Integrin-Mediated Mechanosensing of Modeled Lymph Node Microenvironment Promotes T Cell Activation via Nuclear Deformation.

Upon tumor metastasis, lymph nodes (LNs) undergo mechanical stiffening, yet how this change influences T cell activation within the microenvironment remains incompletely understood. In particular, the dynamic mechanical forces during activation are transduced by cell-extracellular matrix (ECM) interactions, while cell-cell interactions persist. Here, we established a novel T cell culture platform using hydrogels with tunable stiffness and decoupled presentation of RGD peptide and anti-CD3 monoclonal antibody, separately mimicking ECM-T cell and T cell-antigen-presenting cell interactions. This platform closely mimics the LN microenvironment during T cell activation.

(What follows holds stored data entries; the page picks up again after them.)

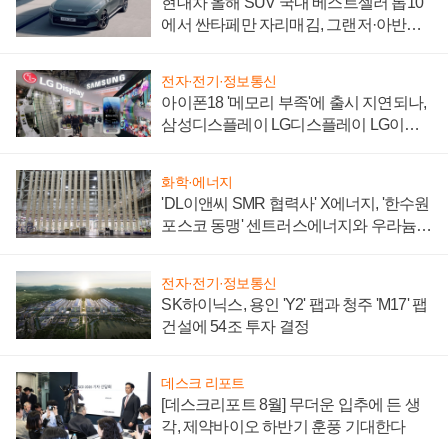
현대차 올해 SUV 국내 베스트셀러 톱10
에서 싼타페만 자리매김, 그랜저·아반떼
'세단 쌍끌이'로 내수 방어
전자·전기·정보통신
아이폰18 '메모리 부족'에 출시 지연되나,
삼성디스플레이 LG디스플레이 LG이노
텍 '탈애플' 수익 다각화 속도
화학·에너지
'DL이앤씨 SMR 협력사' X에너지, '한수원
포스코 동맹' 센트러스에너지와 우라늄
계약 체결
전자·전기·정보통신
SK하이닉스, 용인 'Y2' 팹과 청주 'M17' 팹
건설에 54조 투자 결정
데스크 리포트
[데스크리포트 8월] 무더운 입추에 든 생
각, 제약바이오 하반기 훈풍 기대한다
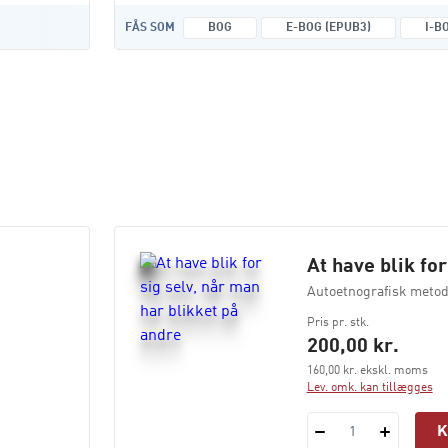
FÅS SOM
BOG
E-BOG (EPUB3)
I-B
At have blik fo
Autoetnografisk metode
Pris pr. stk.
200,00 kr.
160,00 kr. ekskl. moms
Lev. omk. kan tillægges
1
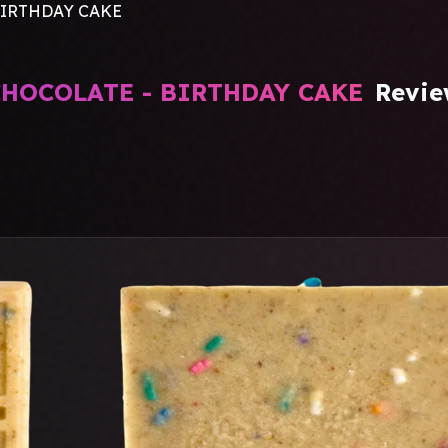
IRTHDAY CAKE
HOCOLATE - BIRTHDAY CAKE
Revie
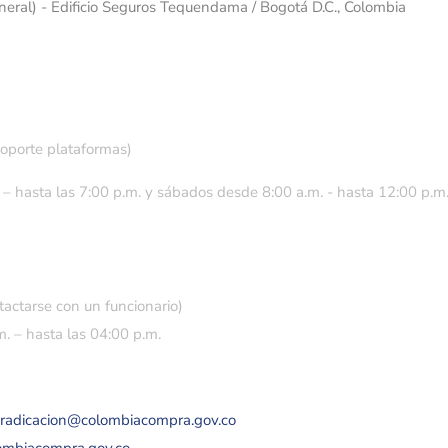
eneral) - Edificio Seguros Tequendama / Bogotá D.C., Colombia
soporte plataformas)
 – hasta las 7:00 p.m. y sábados desde 8:00 a.m. - hasta 12:00 p.m
tactarse con un funcionario)
. – hasta las 04:00 p.m.
eradicacion@colombiacompra.gov.co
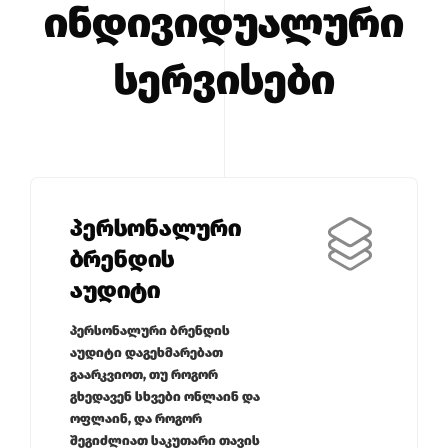
ინდივიდუალური
სერვისები
პერსონალური
ბრენდის
აუდიტი
პერსონალური ბრენდის
აუდიტი დაგეხმარებათ
გაარკვიოთ, თუ როგორ
გხედავენ სხვები ონლაინ და
ოფლაინ, და როგორ
შეგიძლიათ საკუთარი თავის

By integrating experiments with mathematical modeling, we revealed that T cells sensed mechanical changes in the microenvironment requiring RGD/integrin ligation, while stiff matrix up-regulated F-actin aggregation instead of myosin contraction, deforming the nucleus and promoting yes-associated protein nucleus translocation, resulting in interleukin-2 expression and T cell activation. Our findings shed light on the mechanobiological mechanism underlying the potential benefits of immunotherapy in patients with LN metastases and provide an optimized mechanical platform for studying T cell activation and expansion in vitro.